Friday, March 20, 2009

DnD: PBH2 Impressions - Primal Power & Barbarian Missteps

I finally got my copy of PHB2 last night and read through it. The new and additional races and classes are welcome, certainly, but I have some issues with the way the Primal Power source works and how some of the classes are . . . classified.

The power source itself is cool and I think can really add some flavor to a party - as long as they stay in the natural world. A tenuous connection is mentioned between the natural world and the feywild and, assuming I was reading it correctly (it was late), they tried to extend that connetcion to include the planes and the Astral Sea.

Personally, I think the developers stretched this a little beyond reason. Obviously primal powers would work normally for the world/plane/reality from which they are granted. For something like the Feywild (and possibly the Shadowfell), I would say yes . . . but there would be some distortion or reinterpretation - just the Feywild and Shadowfell are sort of reinterpreations/distortions of the natural world the PC's inhabit. The powers would work, but not necessarily in the same way. I do not see how the powers would be able to extend beyond the reality or plane in which they were granted. It's sort of like going to Neptune, but expecting to operate within the same gravitional and atmospheric parameters of Earth.

§ **Your instructions**
Rewrite the blog post starting with "DnD: PBH2 Impressions" and going on through "are . . . classified.", changing each "Primal Power" to "Nature Power".

§ **Collected data**
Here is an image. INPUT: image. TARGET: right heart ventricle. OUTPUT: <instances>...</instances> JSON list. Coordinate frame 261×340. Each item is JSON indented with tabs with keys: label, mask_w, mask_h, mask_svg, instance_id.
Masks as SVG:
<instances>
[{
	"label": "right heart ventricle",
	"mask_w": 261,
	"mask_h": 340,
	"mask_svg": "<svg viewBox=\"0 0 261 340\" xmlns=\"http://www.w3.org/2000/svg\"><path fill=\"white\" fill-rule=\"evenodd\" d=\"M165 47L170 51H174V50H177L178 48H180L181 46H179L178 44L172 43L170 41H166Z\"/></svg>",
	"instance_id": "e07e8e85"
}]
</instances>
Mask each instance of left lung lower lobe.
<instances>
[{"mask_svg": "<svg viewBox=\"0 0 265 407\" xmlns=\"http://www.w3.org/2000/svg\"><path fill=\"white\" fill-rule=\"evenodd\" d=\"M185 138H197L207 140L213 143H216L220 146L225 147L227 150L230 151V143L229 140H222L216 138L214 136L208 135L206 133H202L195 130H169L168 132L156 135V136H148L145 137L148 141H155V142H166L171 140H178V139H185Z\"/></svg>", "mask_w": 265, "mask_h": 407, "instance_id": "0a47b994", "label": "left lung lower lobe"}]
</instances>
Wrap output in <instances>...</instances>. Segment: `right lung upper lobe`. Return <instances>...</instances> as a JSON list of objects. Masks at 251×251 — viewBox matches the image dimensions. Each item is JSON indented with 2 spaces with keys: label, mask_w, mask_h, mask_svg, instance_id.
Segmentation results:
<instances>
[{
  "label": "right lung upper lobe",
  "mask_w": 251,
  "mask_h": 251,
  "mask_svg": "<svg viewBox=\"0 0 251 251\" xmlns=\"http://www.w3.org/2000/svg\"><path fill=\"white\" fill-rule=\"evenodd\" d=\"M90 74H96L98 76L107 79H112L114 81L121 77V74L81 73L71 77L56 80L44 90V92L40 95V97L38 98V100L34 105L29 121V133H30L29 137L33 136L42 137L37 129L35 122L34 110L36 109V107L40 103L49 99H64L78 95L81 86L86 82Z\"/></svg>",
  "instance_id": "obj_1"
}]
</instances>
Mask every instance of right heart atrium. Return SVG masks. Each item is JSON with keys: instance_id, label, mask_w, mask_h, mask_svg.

§ **Answer to this exercise**
DnD: PBH2 Impressions - Nature Power & Barbarian Missteps

I finally got my copy of PHB2 last night and read through it. The new and additional races and classes are welcome, certainly, but I have some issues with the way the Nature Power source works and how some of the classes are . . . classified.